Love at first sight is a universal fantasy that seldom produces a happy ending. That's the core message of Shihadeh's book, a hard-punching memoir that provides no escape from this biting truth. The narrative is set in the early 1960s. The story chronicles the life of Mary Bell, a young woman who's been abused by her father in the days before she meets the author in a Detroit diner. Shihadeh is a successful businessman in a dead-end marriage. When the two meet, sparks fly. He thinks he's just found his princess, while she believes he's the knight that's come to rescue her from the past. These first happy days culminate in a marriage with children. But that's where the fantasy circles back to reality, and Mary Bell's demons return to devour their relationship.

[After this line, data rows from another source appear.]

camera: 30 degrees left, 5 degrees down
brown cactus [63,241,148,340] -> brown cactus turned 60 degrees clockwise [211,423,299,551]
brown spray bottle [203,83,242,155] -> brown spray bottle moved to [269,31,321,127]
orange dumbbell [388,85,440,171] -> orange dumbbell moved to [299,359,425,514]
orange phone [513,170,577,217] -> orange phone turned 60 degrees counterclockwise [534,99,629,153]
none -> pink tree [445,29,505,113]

Told in detached and almost matter-of-fact prose, the author's book is a cautionary tale that speaks to broad truths. For example, many chance connections are not real, and what people think they see is really not there. Instead, it's only a manifestation of what one wants to happen. Shihadeh's story also bears a secondary message: men who fall in love with abuse victims must be willing to fight right alongside their partners. The scars from childhood abuse don't disappear when a woman gets married. Contrarily, episodes of post-traumatic stress disorder often resurface after marriage, with PTSD creating destructive behavior patterns that replace love with hatred. Men who marry abuse victims must be willing to confront these realities head-on while helping their partners find pathways to treatment. Shihadeh's memoir shows what can happen when one allows love at first sight to blind judgment.